Allison man; "I have another project" I currently have a argosy motorhome with a 454 and th400 and 4:10 diff.  I have a AT545 with a chevy adaptor.  When we looked at the gear ratio of the first gear in the allison it is so low that if I installed 321 gears instead of the 410 I have now I would still have a lower first gear than I have now with the th400. My thought was to end up with an overdrive out of the deal. Let me know what you think.


----------



## AllisonMan (Aug 18, 2003)

AT 545 and 321 rear gears

Hi William,
Overdrive is not possible with that trans. Please do not add on any overdrive kit. This will damage if not break off the rear housing. An AT545  has a high range ratio of 1:1. The new electronic LCT1000,2000,24000  does have an overdrive in it. It replaces the AT. You can drive one if you want, just go to a local chev or gmc dealer and test drive one of their new pickups.
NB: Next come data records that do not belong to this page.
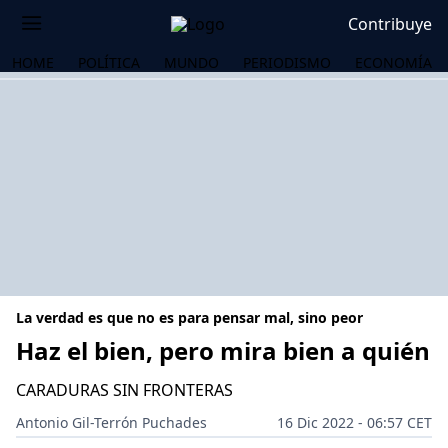
Contribuye
HOME
POLÍTICA
MUNDO
PERIODISMO
ECONOMÍA
La verdad es que no es para pensar mal, sino peor
Haz el bien, pero mira bien a quién
CARADURAS SIN FRONTERAS
OS
Antonio Gil-Terrón Puchades
16 Dic 2022 - 06:57 CET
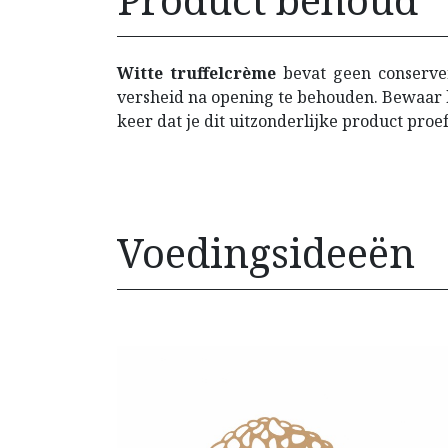
Witte truffelcrème
bevat geen conserver
versheid na opening te behouden. Bewaar h
keer dat je dit uitzonderlijke product proe
Voedingsideeën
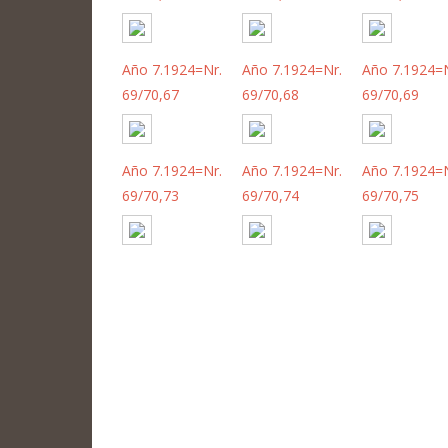
Año 7.1924=Nr.
Año 7.1924=Nr.
Año 7.1924=N
69/70,67
69/70,68
69/70,69
Año 7.1924=Nr.
Año 7.1924=Nr.
Año 7.1924=N
69/70,73
69/70,74
69/70,75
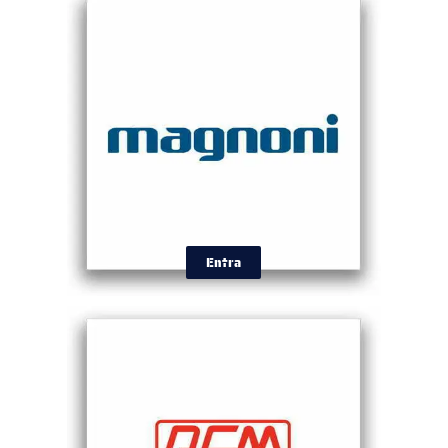
Entra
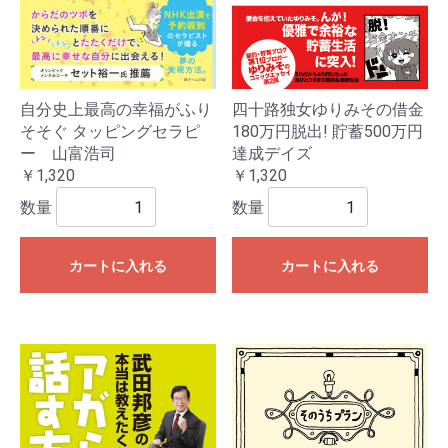
自分史上最高の幸福がふり
四十路独女ゆりみその借金
そそぐ タッピングセラピ
180万円脱出! 貯蓄500万円
ー 山富浩司
達成デイズ
￥1,320
￥1,320
数量
数量
カートに入れる
カートに入れる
The problem here is it is hard to find a surplus LCT and you need a computer and wiring`. Good luck and have a great day!


----------



## william phelps (Aug 18, 2003)

AT 545 and 321 rear gears

Hi Allison man; I was probably not very clear on what I wanted to do. I currently have a th400 behind a 454 chevy in a 28ft. motorhome with 4:10 gears in the differential. What I want to do is put in 3:21 gears in the differential and install the AT545 I currently already have. When we compared the gear ratios between the first three gears in both transmissions the allison will still be lower in the first three gears with the 3:21s than the th400 is with  the 4:10s. Thus giving me a 20% overdrive when I shift the allison in to 4th gear. See if this makes sence.


----------